Dasogot referred us to Trends in Maternal Mortality: 1990 to 2015, estimates prepared by the WHO, the World Bank and three UN agencies.

The WHO defines maternal mortality, or a pregnancy-related death, as the death of a woman during pregnancy or within 42 days of termination of pregnancy, from any cause.

The document estimates there were 303,000 maternal deaths worldwide in 2015, or about 830 deaths a day. Uncertainty in counting means the number could be as low as 291,000 or as high as 349,000.
 

Data on Nigeria maternal deaths not reliable


Nigeria, with 58,000 maternal deaths, and India, with 45,000, were estimated to account for more than a third of all maternal deaths worldwide. In Nigeria, this was about 159 deaths a day.

However, the country doesn’t have any recent reliable data on maternal mortality. Its 2016/17 multiple indicator cluster survey, which collects internationally comparable information on the situation of women, has no information on it. (Note: For more information on the sampling concerns, read our fact-sheet here.)

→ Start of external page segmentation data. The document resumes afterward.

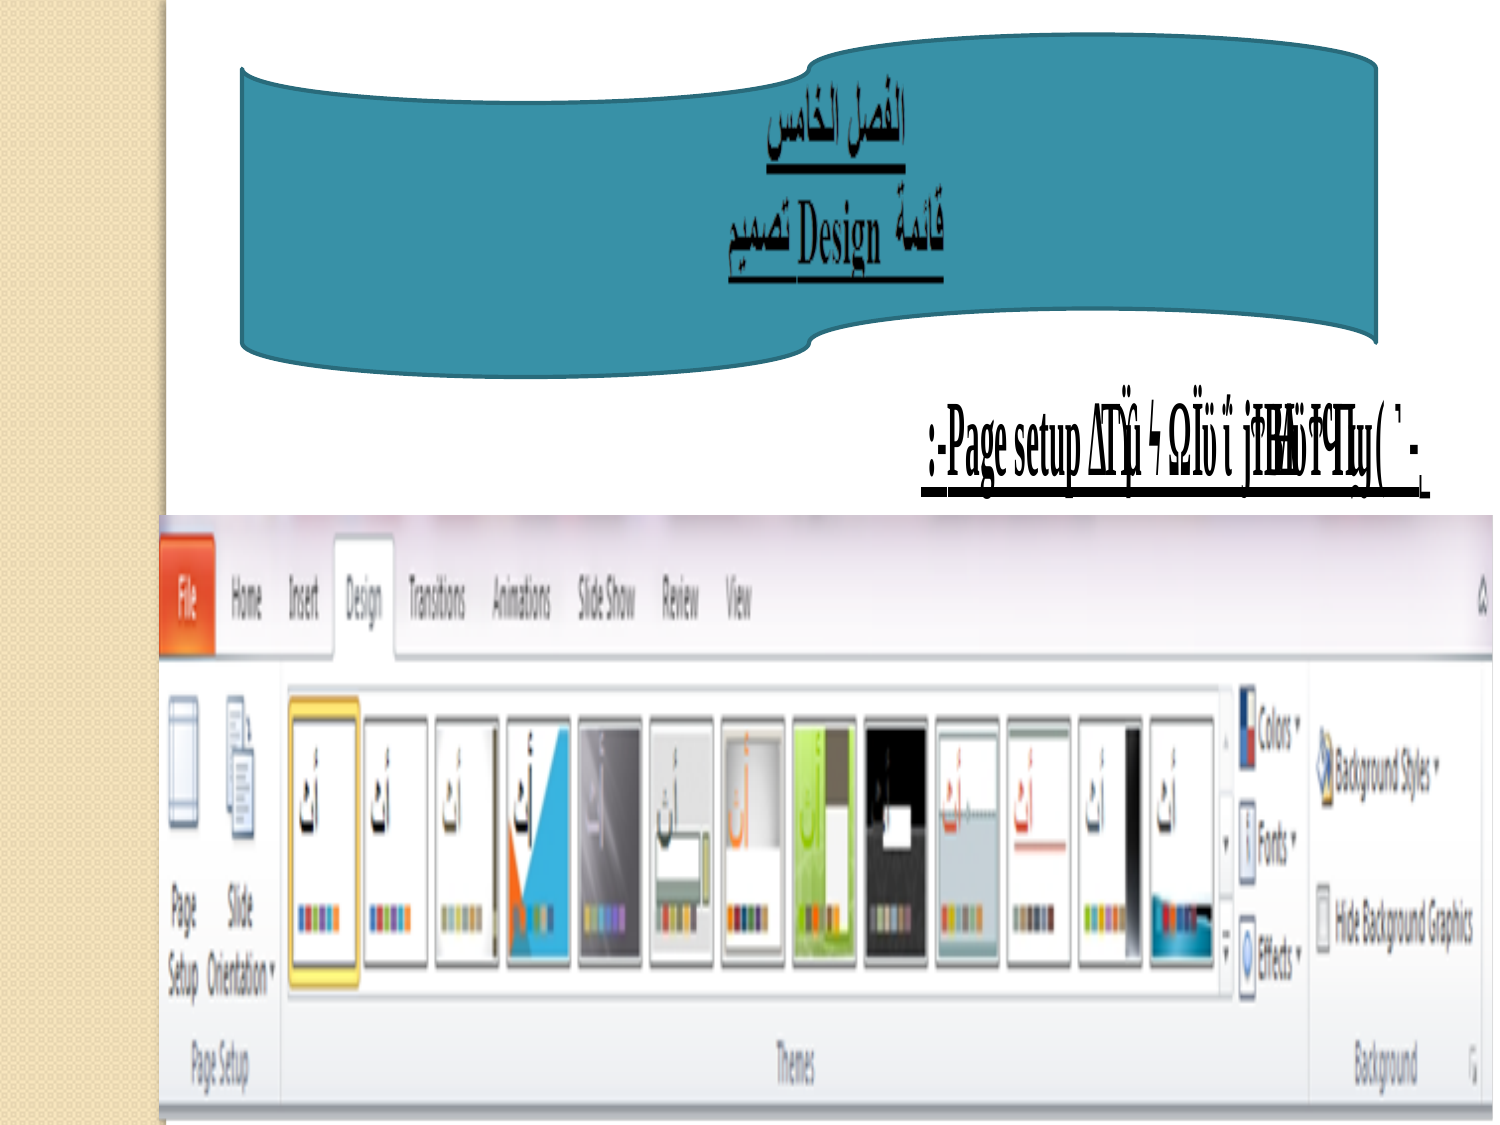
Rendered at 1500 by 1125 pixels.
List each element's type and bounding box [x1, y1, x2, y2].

picture [159, 515, 1495, 1125]
text_box [239, 32, 1379, 375]
picture [402, 66, 1268, 291]
picture [383, 376, 1433, 502]
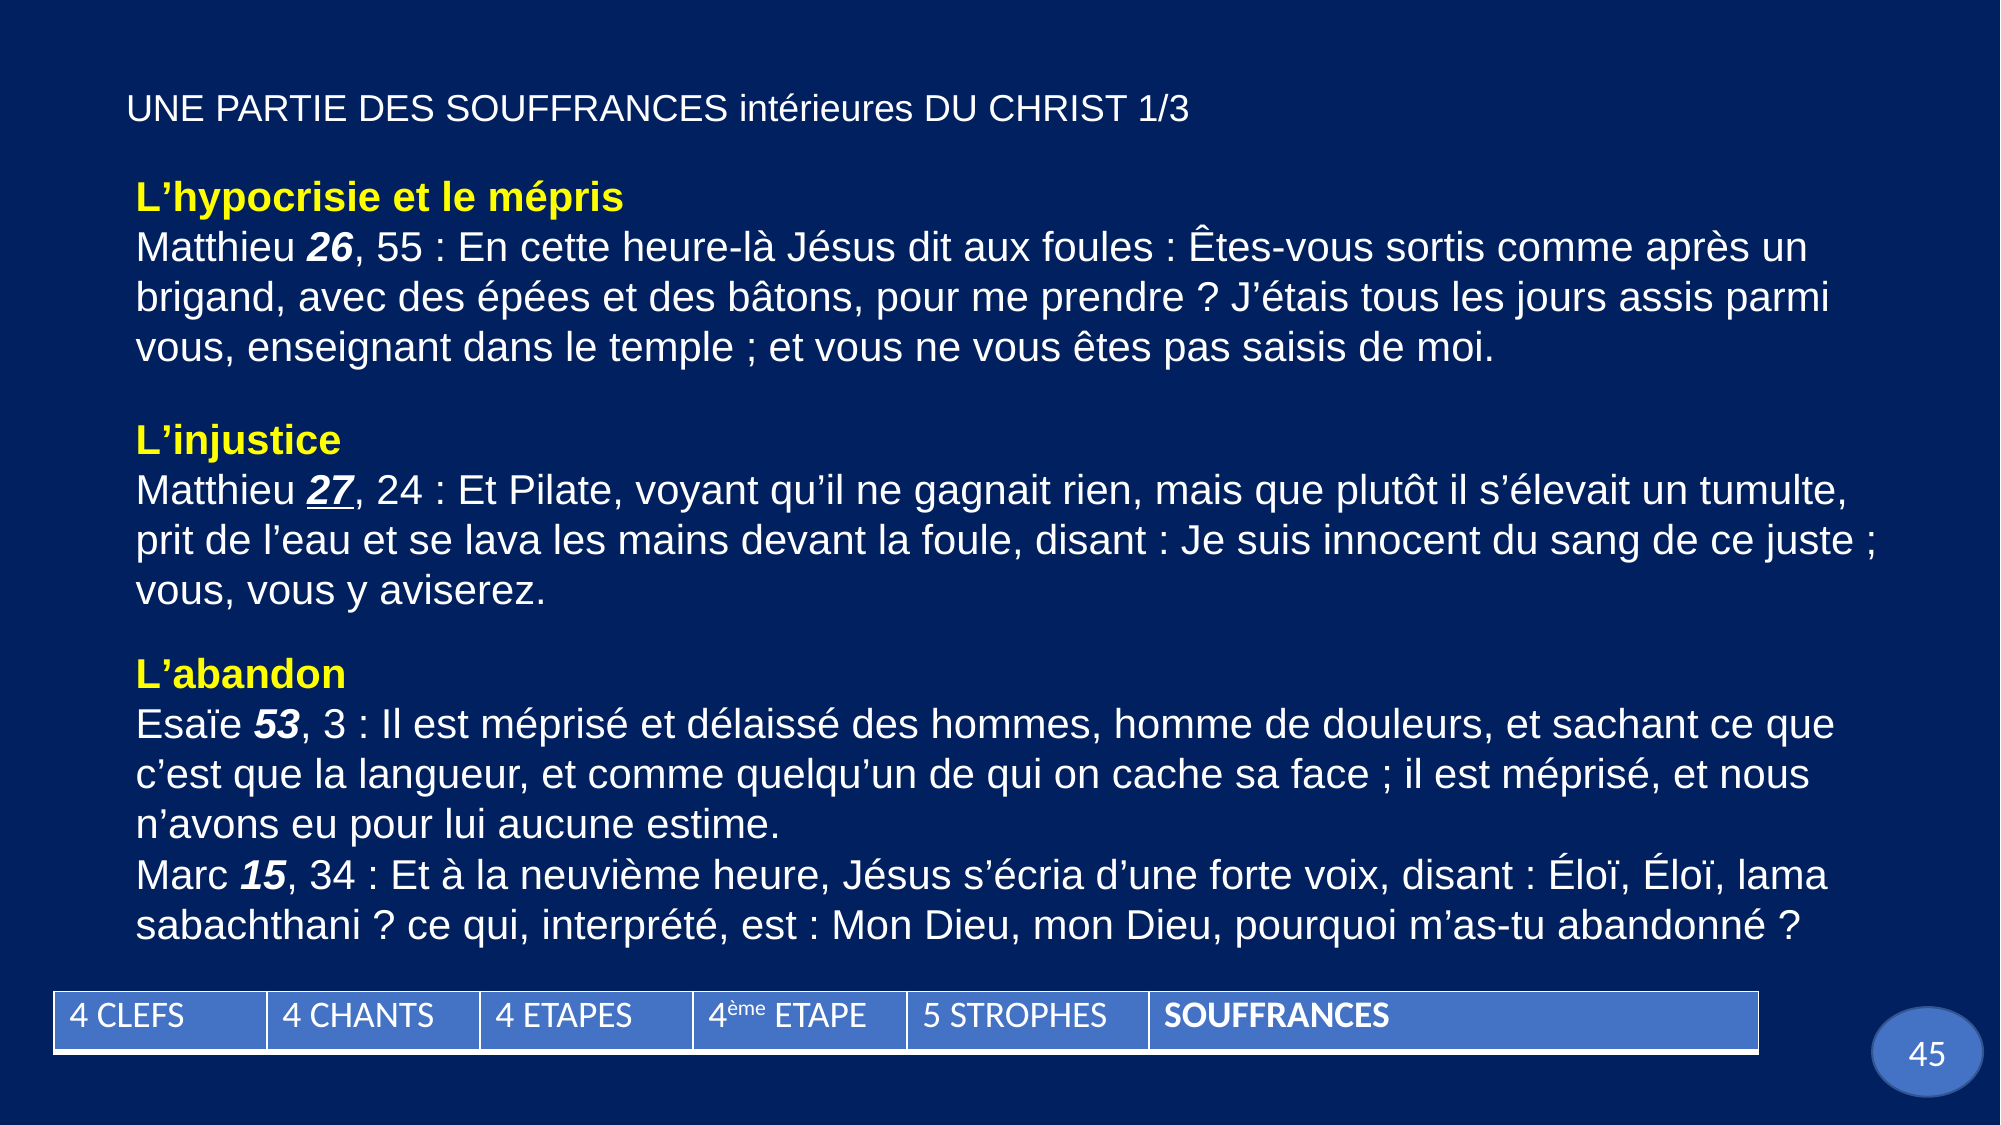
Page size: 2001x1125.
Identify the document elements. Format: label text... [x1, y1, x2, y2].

Isiaka Olanrewaju, the director of household statistics at the National Bureau of Statistics said the sample size [of 36,176 women] was not large enough to code for it in the survey. 

“To get an accurate estimate of maternal deaths, you need a sample size of not less than 100,000. Anything less than that would not be reliable.”

Claim

Out of every [10 women] that died during childbirth, four had serious injuries such as obstetric fistula.

Verdict

incorrect


The claim, by UNFPA’s Nigeria representative Eugene Kongnyuy, was not specific to the country, as the Punch article suggests. This is according to Andat Dasogot, a UNFPA monitoring and evaluation specialist.

“The statement ‘out of every 10 woman that died during childbirth, four had serious injuries such as fistula’, does not only relate to Nigeria,” Dasogot told Africa Check.

He did not, however, provide us with the source of the data Kongnyuy used.

According to a WHO 2018 factsheet on maternal mortality, 810 women died from preventable or treatable birth complications every day in 2017, the vast majority (86%) in southern Asia and sub-Saharan Africa. Other complications that exist before pregnancy become worse during pregnancy if they are not managed.

The WHO lists five major complications that account for nearly 75% of all maternal deaths. These are severe bleeding (mostly bleeding after childbirth), infections (usually after childbirth), high blood pressure during pregnancy (pre-eclampsia and eclampsia), complications from delivery, and unsafe abortion.
 

Fistula not direct cause of death


Obstetric fistula is an abnormal opening between a woman’s genital tract and her urinary tract or rectum.

“No, obstetric fistula doesn't account for 40% of the causes of maternal deaths globally and in Sub-Saharan Africa,” Dr Nkurunziza Triphonie, a regional adviser on reproductive and women’s health at the WHO, told Africa Check. 

She said fistula did not cause maternal death. It was rather a cause of maternal chronic morbidity – or disease.

Triphonie shared a WHO systematic analysis on global causes of maternal deaths published in the Lancet in 2014. This examined 23 studies published from 2003 to 2012, which included 417 datasets from 115 countries covering more than 60,799 deaths. 

It found that 73% of all maternal deaths from 2003 to 2009 had direct obstetric causes, while 27.5% had indirect causes. Complications in delivery and obstructed labour accounted for 9.6% of all maternal deaths worldwide.

“The development of obstetric fistula is directly linked to one of the major causes of maternal mortality: obstructed labour, which is causing up to 9% of maternal deaths,” said Triphonie.